Ex-secretário de Saúde, Rubem Bottas – Foto: TV Câmara de Rio Preto

A Santa Casa de Misericórdia de Casa Branca apresentou réplica à contestação da Prefeitura no processo que discute a validade do Convênio feito com a Secretaria de Saúde de Rio Preto e posteriomente anulado. A entidade contesta a decisão administrativa que declarou a nulidade retroativa do convênio e determinou a devolução integral dos recursos repassados.

A Santa Casa sustenta que o município transformou suspeitas de irregularidades em conclusões administrativas antes da realização de uma instrução que permitisse à entidade apresentar defesa e produzir provas.

Segundo a réplica, a Prefeitura passou a tratar como fatos comprovados acusações de fraude, conluio, simulação, quarteirização ilícita, lesão ao erário e atuação dolosa da entidade.
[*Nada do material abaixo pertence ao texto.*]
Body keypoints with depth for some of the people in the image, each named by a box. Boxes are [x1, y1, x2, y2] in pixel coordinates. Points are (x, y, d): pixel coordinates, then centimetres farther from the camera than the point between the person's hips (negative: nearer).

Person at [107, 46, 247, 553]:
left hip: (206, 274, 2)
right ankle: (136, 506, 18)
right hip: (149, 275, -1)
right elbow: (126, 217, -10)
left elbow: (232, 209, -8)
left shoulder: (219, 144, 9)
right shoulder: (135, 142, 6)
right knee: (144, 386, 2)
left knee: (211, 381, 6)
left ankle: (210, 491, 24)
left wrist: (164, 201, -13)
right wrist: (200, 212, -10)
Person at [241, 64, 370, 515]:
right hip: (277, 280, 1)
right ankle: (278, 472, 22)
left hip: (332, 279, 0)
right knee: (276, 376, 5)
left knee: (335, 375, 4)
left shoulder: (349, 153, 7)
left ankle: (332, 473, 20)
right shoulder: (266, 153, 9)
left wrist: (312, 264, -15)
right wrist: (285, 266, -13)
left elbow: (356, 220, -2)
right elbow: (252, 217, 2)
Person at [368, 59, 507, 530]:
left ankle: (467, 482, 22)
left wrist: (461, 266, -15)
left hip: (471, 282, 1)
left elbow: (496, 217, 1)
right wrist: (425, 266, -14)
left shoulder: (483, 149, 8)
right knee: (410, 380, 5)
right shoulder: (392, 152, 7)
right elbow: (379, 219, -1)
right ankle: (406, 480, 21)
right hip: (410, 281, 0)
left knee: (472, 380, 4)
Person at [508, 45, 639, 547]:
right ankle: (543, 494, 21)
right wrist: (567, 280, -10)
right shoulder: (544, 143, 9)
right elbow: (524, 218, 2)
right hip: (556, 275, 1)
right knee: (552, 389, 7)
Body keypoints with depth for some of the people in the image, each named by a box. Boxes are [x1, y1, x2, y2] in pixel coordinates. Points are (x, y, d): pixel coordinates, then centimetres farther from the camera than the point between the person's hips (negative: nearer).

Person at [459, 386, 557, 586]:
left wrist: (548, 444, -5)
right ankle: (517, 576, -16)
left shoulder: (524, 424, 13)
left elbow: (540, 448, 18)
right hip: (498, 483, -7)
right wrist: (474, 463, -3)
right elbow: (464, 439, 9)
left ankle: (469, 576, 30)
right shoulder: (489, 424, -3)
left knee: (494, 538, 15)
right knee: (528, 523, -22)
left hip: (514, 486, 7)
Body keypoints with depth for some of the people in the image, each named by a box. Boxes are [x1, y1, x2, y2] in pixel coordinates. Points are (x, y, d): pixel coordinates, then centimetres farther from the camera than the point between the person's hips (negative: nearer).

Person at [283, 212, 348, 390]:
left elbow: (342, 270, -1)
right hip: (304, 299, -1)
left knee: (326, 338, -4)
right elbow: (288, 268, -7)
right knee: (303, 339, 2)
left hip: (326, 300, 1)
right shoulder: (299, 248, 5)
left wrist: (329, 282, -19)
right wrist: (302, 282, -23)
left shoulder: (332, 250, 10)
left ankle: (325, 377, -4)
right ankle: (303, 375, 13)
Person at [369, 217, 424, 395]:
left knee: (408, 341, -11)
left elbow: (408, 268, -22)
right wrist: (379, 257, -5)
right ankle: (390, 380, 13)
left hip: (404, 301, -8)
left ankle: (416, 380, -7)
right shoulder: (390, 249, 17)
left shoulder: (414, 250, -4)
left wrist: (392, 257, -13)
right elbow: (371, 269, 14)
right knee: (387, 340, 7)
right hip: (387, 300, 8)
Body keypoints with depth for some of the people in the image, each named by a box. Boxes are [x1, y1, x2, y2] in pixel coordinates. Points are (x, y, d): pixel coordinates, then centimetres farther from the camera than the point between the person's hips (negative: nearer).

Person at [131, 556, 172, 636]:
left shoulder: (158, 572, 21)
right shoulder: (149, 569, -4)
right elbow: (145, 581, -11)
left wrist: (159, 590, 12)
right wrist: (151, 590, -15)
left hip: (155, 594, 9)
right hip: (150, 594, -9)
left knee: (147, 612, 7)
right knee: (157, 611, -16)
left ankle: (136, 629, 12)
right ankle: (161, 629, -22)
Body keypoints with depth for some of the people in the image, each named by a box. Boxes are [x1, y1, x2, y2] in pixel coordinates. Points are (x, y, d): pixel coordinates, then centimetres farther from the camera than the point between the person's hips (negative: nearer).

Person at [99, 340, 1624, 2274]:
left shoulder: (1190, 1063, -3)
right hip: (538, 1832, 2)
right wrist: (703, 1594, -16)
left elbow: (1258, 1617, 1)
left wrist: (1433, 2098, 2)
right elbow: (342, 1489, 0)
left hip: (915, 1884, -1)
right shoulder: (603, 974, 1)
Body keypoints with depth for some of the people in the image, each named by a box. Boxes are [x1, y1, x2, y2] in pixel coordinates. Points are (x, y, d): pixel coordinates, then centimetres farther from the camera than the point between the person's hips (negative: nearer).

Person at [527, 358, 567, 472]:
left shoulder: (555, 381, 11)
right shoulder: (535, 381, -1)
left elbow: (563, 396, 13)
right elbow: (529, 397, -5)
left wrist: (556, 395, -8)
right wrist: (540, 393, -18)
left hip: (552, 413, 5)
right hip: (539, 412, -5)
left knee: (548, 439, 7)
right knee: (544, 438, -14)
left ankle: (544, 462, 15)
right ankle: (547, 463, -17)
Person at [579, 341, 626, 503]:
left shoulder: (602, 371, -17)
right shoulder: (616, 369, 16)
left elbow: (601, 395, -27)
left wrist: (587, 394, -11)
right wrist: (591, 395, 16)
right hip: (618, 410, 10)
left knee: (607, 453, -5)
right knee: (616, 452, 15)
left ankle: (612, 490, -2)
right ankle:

A Santa Casa afirma que essas questões continuam controvertidas e dependem de comprovação no processo.

O principal argumento apresentado é relacionado ao contraditório. A entidade afirma que o município poderia ter adotado medidas cautelares diante de suspeitas, como suspender o convênio, interromper novos repasses e preservar documentos, mas não poderia, segundo sua interpretação, declarar definitivamente a nulidade, exigir a devolução dos valores e permitir a defesa somente depois.

A Santa Casa também questiona a aplicação da chamada nulidade ex tunc, que produz efeitos retroativos. Para a entidade, o convênio já havia sido celebrado, produzido efeitos jurídicos, gerado repasses e criado obrigações entre as partes.

A réplica cita o Tema 138 do Supremo Tribunal Federal para defender que a retirada de um ato administrativo que já produziu efeitos concretos exige processo com contraditório e ampla defesa.

Outro ponto levantado é a ausência de uma etapa prévia de regularização. A Santa Casa afirma que os próprios regulamentos municipais estabelecem mecanismos para correção de inconsistências e notificações antes da aplicação de sanções. Para a entidade, o município adotou diretamente a medida mais grave ao declarar a nulidade retroativa e cobrar a devolução integral.

A autora invoca os princípios da segurança jurídica, proteção da confiança e boa-fé administrativa. Argumenta que a Prefeitura analisou e aprovou o plano de trabalho, celebrou o convênio e autorizou os repasses antes de questionar sua execução.

Sobre a acusação de quarteirização, a Santa Casa afirma que a contratação de unidades móveis e de serviços médicos por pessoa jurídica estava prevista no próprio plano de trabalho aprovado pela administração. Segundo a entidade, esses procedimentos não foram ocultados do município.

A réplica também contesta a utilização de uma ação de improbidade como demonstração de fraude. A Santa Casa afirma que a existência do processo não significa que as acusações tenham sido reconhecidas judicialmente.

Em relação aos recursos financeiros, a entidade questiona a interpretação dada à liberação de R$ 4.760.660,64 e à movimentação posterior de R$ 1,5 milhão. A Santa Casa afirma que o repasse foi autorizado por agentes do próprio município e que uma movimentação bancária, isoladamente, não comprovaria desvio de finalidade.

Também foram requeridas provas documentais, testemunhais e a apresentação de documentos por empresas envolvidas na execução do convênio.

Crise

O convênio defendido pelo ex-secretário de Saúde, Rubem Bottas, provocou uma crise política e levou a abertura de uma Comissão Especial de Investigação (CPI) para apurar a falta de licitação para o convênio, a escolha do prestador de serviços e antecipação de pagamento antes do início dos trabalhos previstos. Exames de imagens na Rede Pública Municipal em carretas equipasdas e coim pessoal especializado.